Nog wat voorbeelden van het verschijnsel? Eentje van mijn vader: ‘Ik gaat onder louw. Het is mijn veels te koud hier.’ (Ik ga in de luwte. het is mij veel te koud hier). En eentje van mijn moeder: ‘Ik mot zien dat ik ‘t overleeft.’ (Ik moet ervoor zorgen dat ik er goed doorheen kom; een ironische uitspraak).

De regel is, u weet het wel, dat je bij de ik-vorm alleen de stam van het werkwoord gebruikt: ik ga, ik zie, ik hoor. Onderwijzers hebben vroeger wel geprobeerd de regel erin te krijgen met het ezelsbruggetje: Ik lust geen thee. Soms lukte dat. Maar soms ook niet; waarom?
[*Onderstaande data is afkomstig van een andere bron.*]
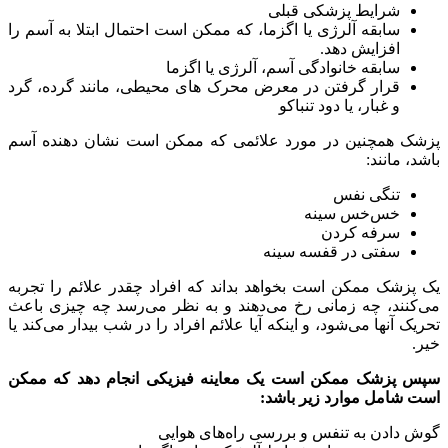
شرایط پزشکی قبلی
سابقه آلرژی یا اگزما، که ممکن است احتمال ابتلا به آسم را
افزایش دهد.
سابقه خانوادگی آسم، آلرژی یا اگزما
قرار گرفتن در معرض محرک های محیطی، مانند گرده، گرد
و غبار، یا دود تنباکو
پزشک همچنین در مورد علائمی که ممکن است نشان دهنده آسم
باشد، مانند:
تنگی نفس
خس‌خس سینه
سرفه کردن
سفتی در قفسه سینه
یک پزشک ممکن است بخواهد بداند که افراد چقدر علائم را تجربه
می‌کنند، چه زمانی رخ می‌دهند و به نظر می‌رسد چه چیزی باعث
تحریک آنها می‌شود، و اینکه آیا علائم افراد را در شب بیدار می‌کند یا
خیر.
سپس پزشک ممکن است یک معاینه فیزیکی انجام دهد که ممکن
است شامل موارد زیر باشد:
گوش دادن به تنفس و بررسی راه‌های هوایی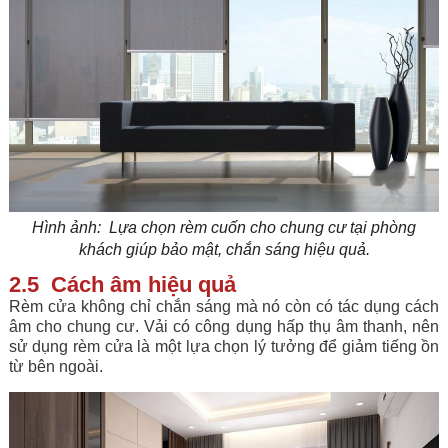
Hình ảnh:
Lựa chọn rèm cuốn cho chung cư tại phòng
khách giúp bảo mật, chắn sáng hiệu quả.
2.5 Cách âm hiệu quả
Rèm cửa không chỉ chắn sáng mà nó còn có tác dụng cách
âm cho chung cư. Vải có công dụng hấp thụ âm thanh, nên
sử dụng rèm cửa là một lựa chọn lý tưởng để giảm tiếng ồn
từ bên ngoài.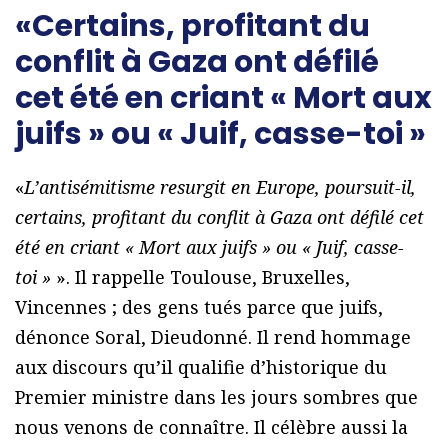
«Certains, profitant du
conflit à Gaza ont défilé
cet été en criant « Mort aux
juifs » ou « Juif, casse-toi »
«
L’antisémitisme resurgit en Europe, poursuit-il,
certains, profitant du conflit à Gaza ont défilé cet
été en criant « Mort aux juifs » ou « Juif, casse-
toi »
». Il rappelle Toulouse, Bruxelles,
Vincennes ; des gens tués parce que juifs,
dénonce Soral, Dieudonné. Il rend hommage
aux discours qu’il qualifie d’historique du
Premier ministre dans les jours sombres que
nous venons de connaître. Il célèbre aussi la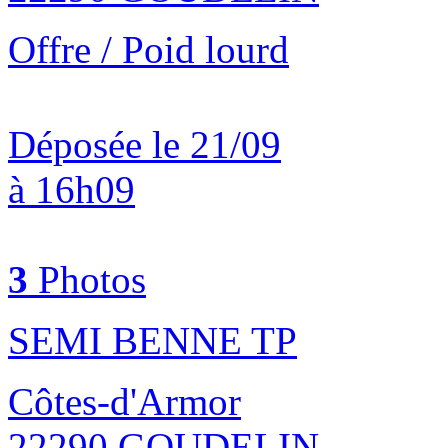
Offre / Poid lourd
Déposée le 21/09
à 16h09
3
Photos
SEMI BENNE TP
Côtes-d'Armor
22290 GOUDELIN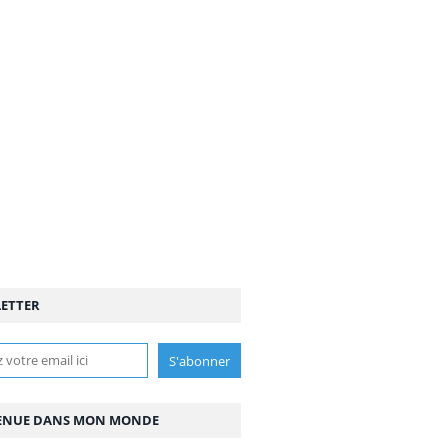
ETTER
ENUE DANS MON MONDE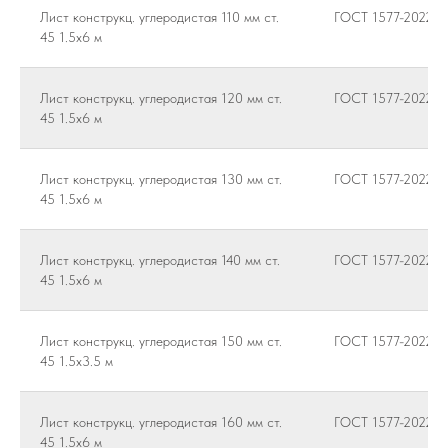
Лист конструкц. углеродистая 110 мм ст.
ГОСТ 1577-2022
45 1.5х6 м
Лист конструкц. углеродистая 120 мм ст.
ГОСТ 1577-2022
45 1.5х6 м
Лист конструкц. углеродистая 130 мм ст.
ГОСТ 1577-2022
45 1.5х6 м
Лист конструкц. углеродистая 140 мм ст.
ГОСТ 1577-2022
45 1.5х6 м
Лист конструкц. углеродистая 150 мм ст.
ГОСТ 1577-2022
45 1.5х3.5 м
Лист конструкц. углеродистая 160 мм ст.
ГОСТ 1577-2022
45 1.5х6 м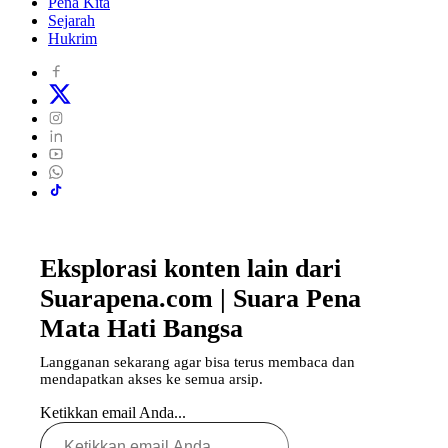
Pena Kita
Sejarah
Hukrim
Eksplorasi konten lain dari
Suarapena.com | Suara Pena
Mata Hati Bangsa
Langganan sekarang agar bisa terus membaca dan
mendapatkan akses ke semua arsip.
Ketikkan email Anda...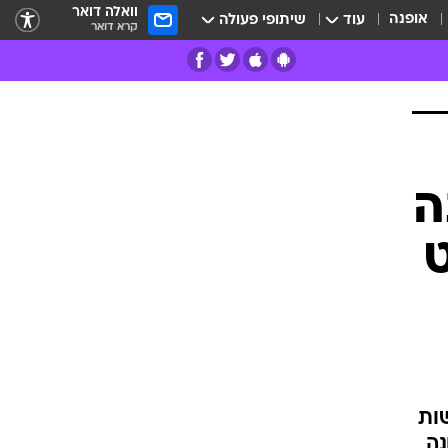
וואלה דואר
אופנה
עוד
שיתופי פעולה
קרא דואר
רים
פרות
ה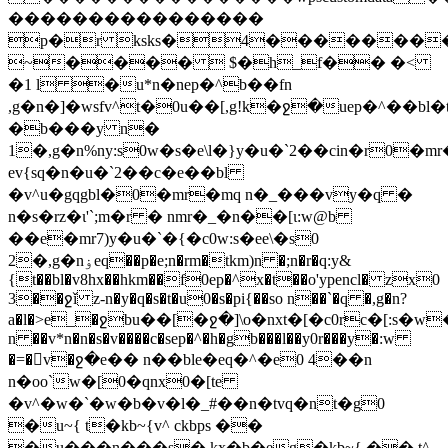
����������������
p�r ksks�4��������
~����  $�h_f�� �<
�1 l �u*n�nep�^b��fn
,g�n�]�wsfv^t�0u��[,g!k�ջ�uep�^��b
�b���y n�
1�,g�n%n
y:s0w�s�e\l�}y�u�`2��cin�r0�m
ev{sq�n�u�`2��c�e��bl
�v^u�gqgbl�0�mr�mq n�_���vy�q �
n�s�rz�ɩ'`;m�r � nmr�_�n��[ɩ:w@b
��e�mr7)y�u�`�{�c0w:s�ee\�s0
2�,g�nۏeq��p�e;n�rm�tkm)n �;n�r�q:y&
{t��bl�v8hx��hkm��f0ep�^x�t��o'ypencl� zx0
3��ջǐ z-n�y�q�s�t�u0�s�pi{��so n��`�q �,g�n?
a�l�>e_�ջbu��[�ջ�]\o�nxt�[�c0rc�[:s�w
n ��v*n�n�s�v����c�sep�^�h�gb���l��y0r���y�:w
�=�v�ջ�e�� n��ble�eq�^�e0 4��n
n�oo`w�[0�qnx0�[te
�v^�w�`�w�b�v�l�_#��n�tvq�nt�g0
�u~{ t�kb~{v^ ckbps ��
�u���n���s� kx�b�eg�kb~{ �� t^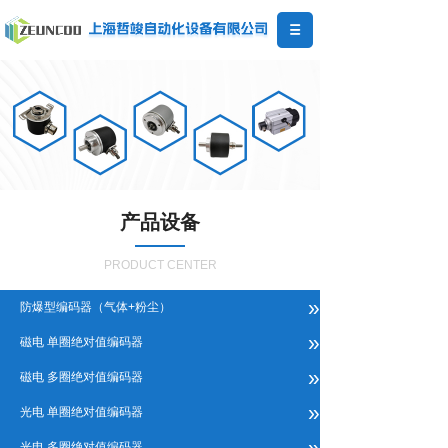
产品设备
PRODUCT CENTER
»
防爆型编码器（气体+粉尘）
»
磁电 单圈绝对值编码器
»
磁电 多圈绝对值编码器
»
光电 单圈绝对值编码器
»
光电 多圈绝对值编码器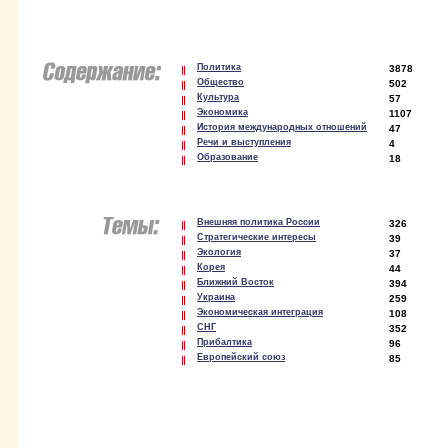
Политика
3878
Общество
502
Культура
57
Экономика
1107
История международных отношений
47
Речи и выступления
4
Образование
18
Внешняя политика России
326
Стратегические интересы
39
Экология
37
Корея
44
Ближний Восток
394
Украина
259
Экономическая интеграция
108
СНГ
352
Прибалтика
96
Европейский союз
85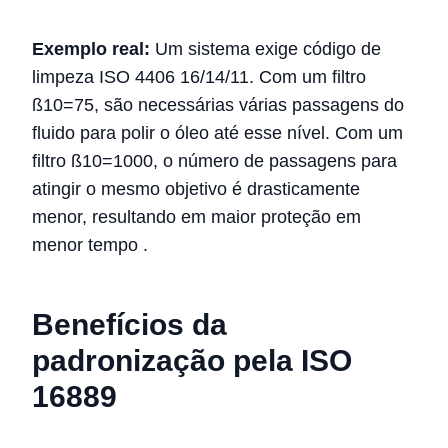
Exemplo real:
Um sistema exige código de
limpeza ISO 4406 16/14/11. Com um filtro
ß10=75, são necessárias várias passagens do
fluido para polir o óleo até esse nível. Com um
filtro ß10=1000, o número de passagens para
atingir o mesmo objetivo é drasticamente
menor, resultando em maior proteção em
menor tempo
.
Benefícios da
padronização pela ISO
16889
Ik denk dat onze taal niet van uitzonderingen houdt; die worden er in de loop van de tijd uitgedrukt. Jij gaat / hij, zij gaat / u gaat. Dus dan ook: ik gaat.

Eenzelfde verschijnsel vind je bij: hij heeft. In onze streektaal:

hij, zij hep. Want: ik hep/ jij, u hep. Dus dan ook: hij, zij hep.

Het wegdrukken van de uitzondering (weer een andere dan) kun je ook volop horen bij tweedetaalleerders. In het Algemeen Nederlands heb je woordgroepen als: een duur huis, een schoon raam, een prachtig schilderij. Steeds zonder -e bij het bijvoeglijk naamwoord. Dus niet: een dure huis.

De meeste zelfstandige naamwoorden in het Nederlands zijn de-woorden.

Het- woorden komen veel minder voor. En alleen bij onbepaalde lidwoorden bij het-woorden krijg je geen -e bij bijvoeglijke naamwoorden (a). In alle andere, verreweg de meeste posities krijg je die -e wel.(b). 

Voorbeelden van (a): een druk feest, het drukke feest.

En van (b): een drukke dag, de drukke dag. 

Woordgroepen van het type (a) vormen dus in zekere zin een uitzondering. En tweedetaalleerders gooien die er uit. 

Voorbeelden: 1. Vorige jaar ging ik naar Turkije (zin van een cursist) 2. Chinese eethuis (opschrift, Den Haag) 3. Poolse bier (reclame, Rijswijk)

Wonderlijk toch. Streektaligen daarentegen hebben niet de minste moeite met type (a): een bar feest (geweldig), een kwarrig kreng (chagrijnig rotmens), een kreen kind (kieskeurig), een bunzig mannetje (bangelijk),een groos meisje (trots, ingebeeld).